Set every entry down again, unchanged, picture-free.

________________________________________

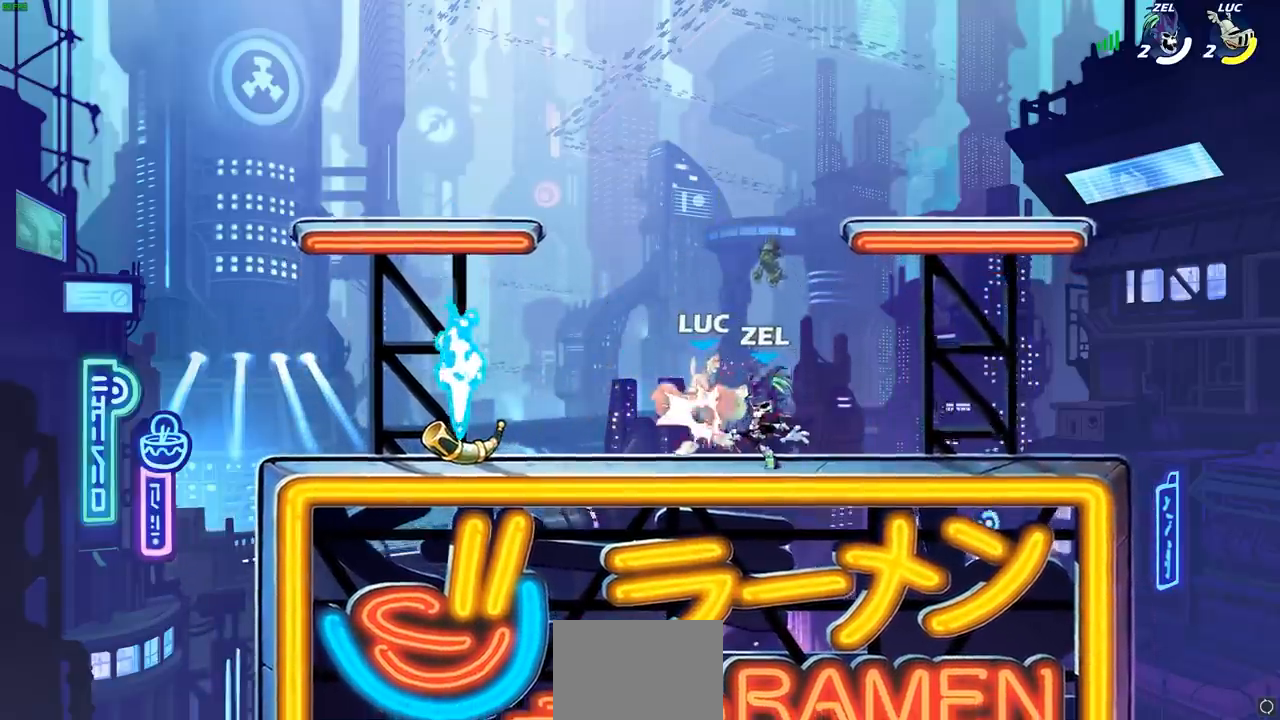
{"dt_ms": 500, "buttons": [], "left_stick": "center", "events": []}
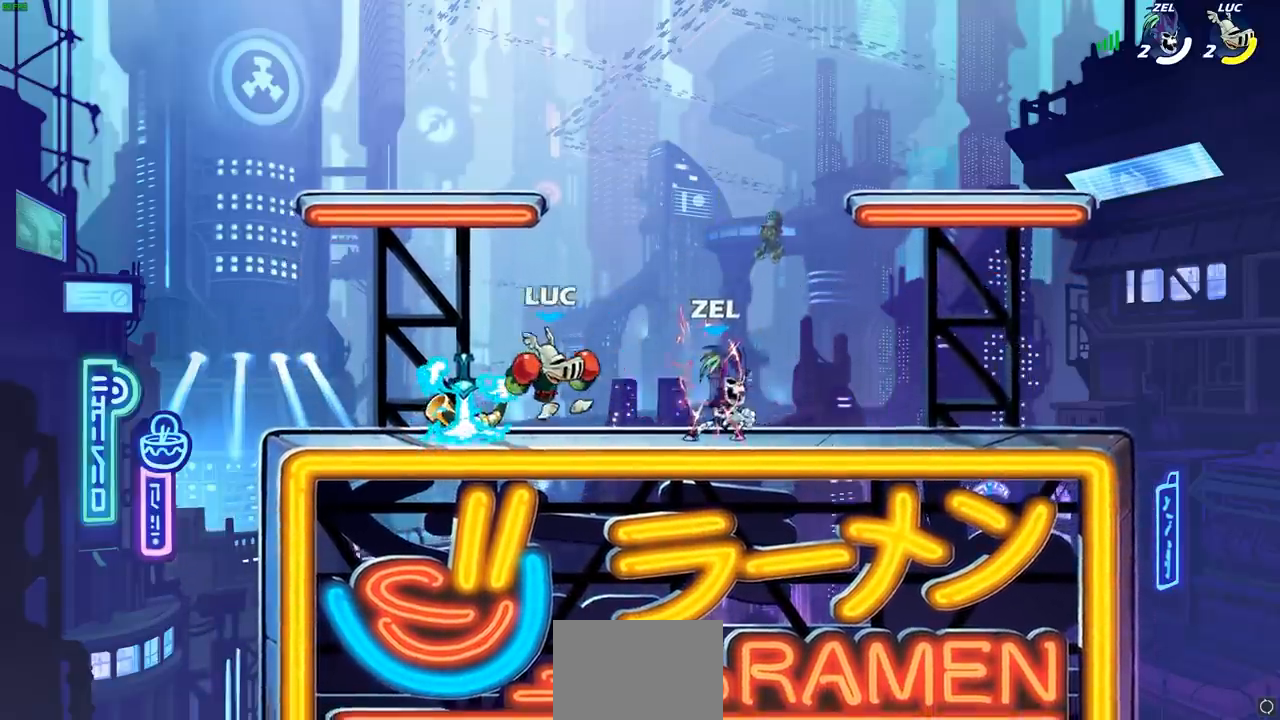
{"dt_ms": 500, "buttons": ["SQUARE"], "left_stick": "center", "events": [[67, "R2", "down"], [100, "SQUARE", "down"], [167, "R2", "up"], [183, "SQUARE", "up"], [267, "SQUARE", "down"], [350, "SQUARE", "up"], [417, "SQUARE", "down"]]}
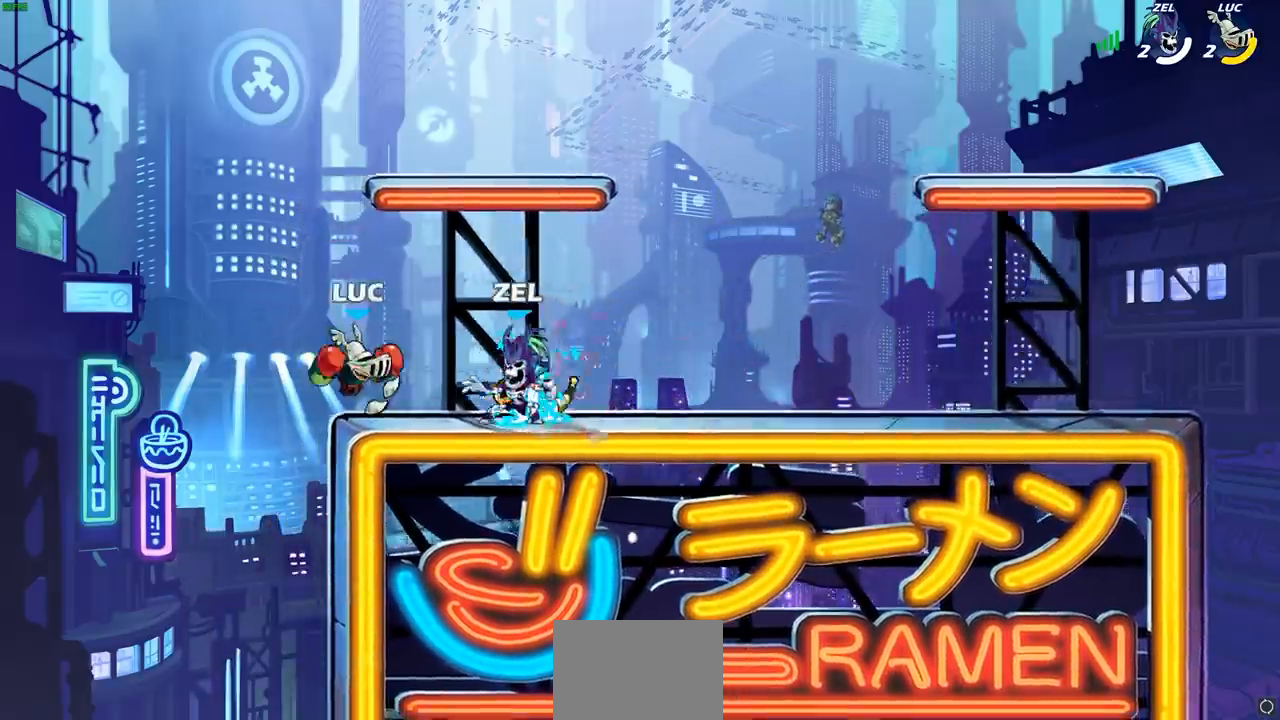
{"dt_ms": 1000, "buttons": ["L1"], "left_stick": "center"}
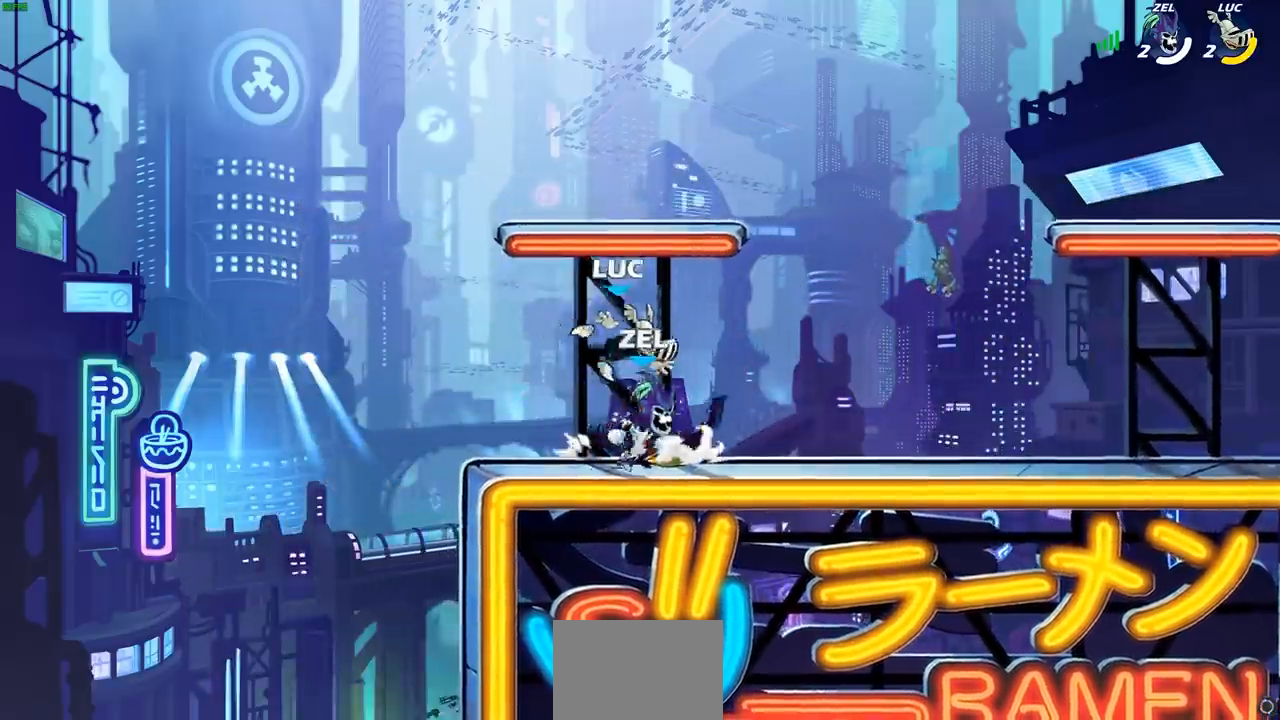
{"dt_ms": 500, "buttons": ["R1"], "left_stick": "center", "events": [[50, "SQUARE", "down"], [117, "SQUARE", "up"], [217, "SQUARE", "down"], [300, "SQUARE", "up"], [317, "R1", "down"], [367, "R1", "up"], [400, "SQUARE", "down"], [467, "R1", "down"], [483, "L1", "up"], [500, "SQUARE", "up"]]}
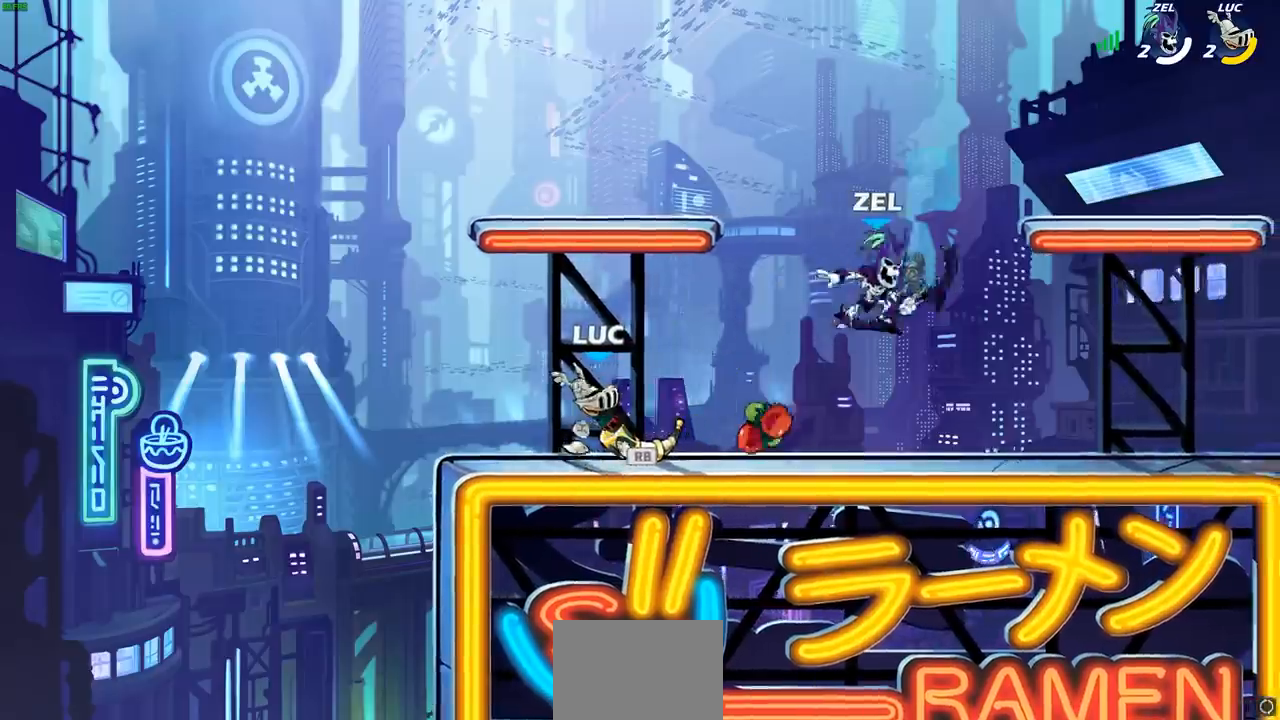
{"dt_ms": 500, "buttons": ["SQUARE"], "left_stick": "center", "events": [[50, "R1", "up"], [83, "left_stick", "right"], [117, "CROSS", "down"], [133, "R1", "down"], [217, "left_stick", "up-right"], [233, "R1", "up"], [300, "CROSS", "up"], [350, "left_stick", "center"], [483, "SQUARE", "down"]]}
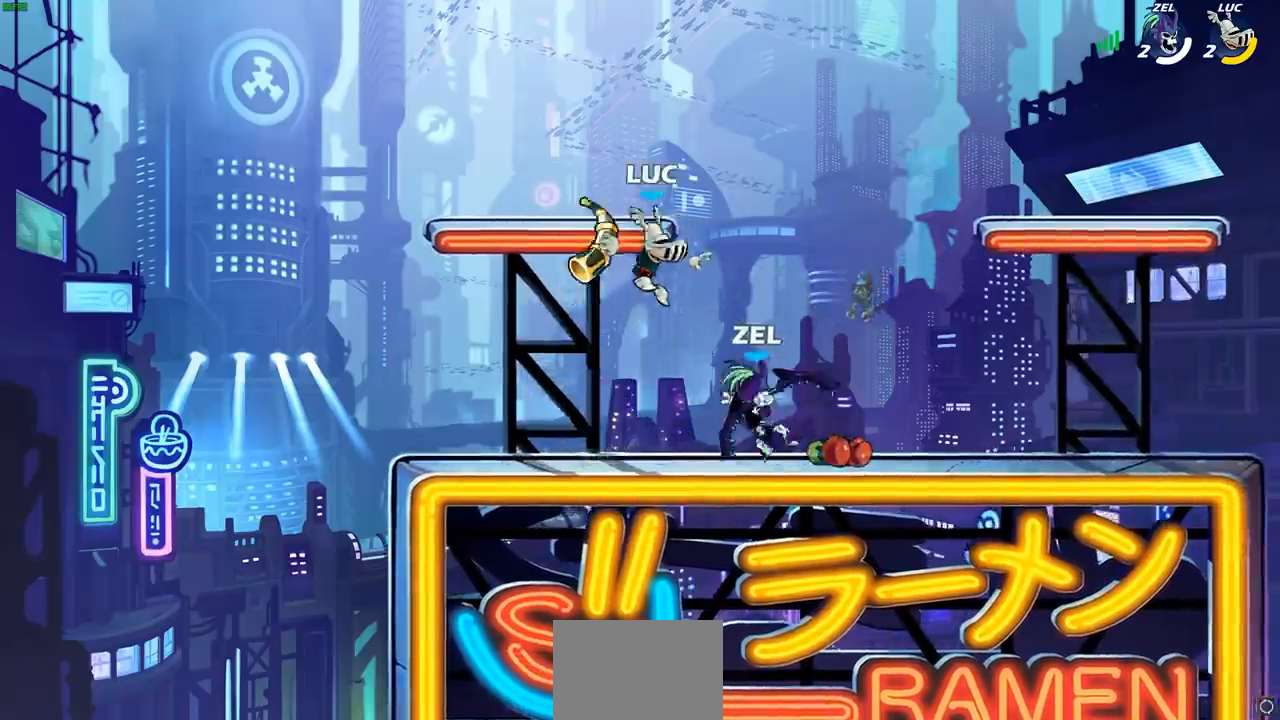
{"dt_ms": 500, "buttons": [], "left_stick": "center", "events": [[100, "SQUARE", "up"], [217, "left_stick", "down"], [267, "SQUARE", "down"], [367, "SQUARE", "up"], [383, "left_stick", "center"]]}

________________________________________

Exercise solution:
{"dt_ms": 500, "buttons": [], "left_stick": "center", "events": []}
{"dt_ms": 500, "buttons": ["SQUARE"], "left_stick": "center", "events": [[67, "R2", "down"], [100, "SQUARE", "down"], [167, "R2", "up"], [183, "SQUARE", "up"], [267, "SQUARE", "down"], [350, "SQUARE", "up"], [417, "SQUARE", "down"]]}
{"dt_ms": 1000, "buttons": ["L1"], "left_stick": "center"}
{"dt_ms": 500, "buttons": ["R1"], "left_stick": "center", "events": [[50, "SQUARE", "down"], [117, "SQUARE", "up"], [217, "SQUARE", "down"], [300, "SQUARE", "up"], [317, "R1", "down"], [367, "R1", "up"], [400, "SQUARE", "down"], [467, "R1", "down"], [483, "L1", "up"], [500, "SQUARE", "up"]]}
{"dt_ms": 500, "buttons": ["SQUARE"], "left_stick": "center", "events": [[50, "R1", "up"], [83, "left_stick", "right"], [117, "CROSS", "down"], [133, "R1", "down"], [217, "left_stick", "up-right"], [233, "R1", "up"], [300, "CROSS", "up"], [350, "left_stick", "center"], [483, "SQUARE", "down"]]}
{"dt_ms": 500, "buttons": [], "left_stick": "center", "events": [[100, "SQUARE", "up"], [217, "left_stick", "down"], [267, "SQUARE", "down"], [367, "SQUARE", "up"], [383, "left_stick", "center"]]}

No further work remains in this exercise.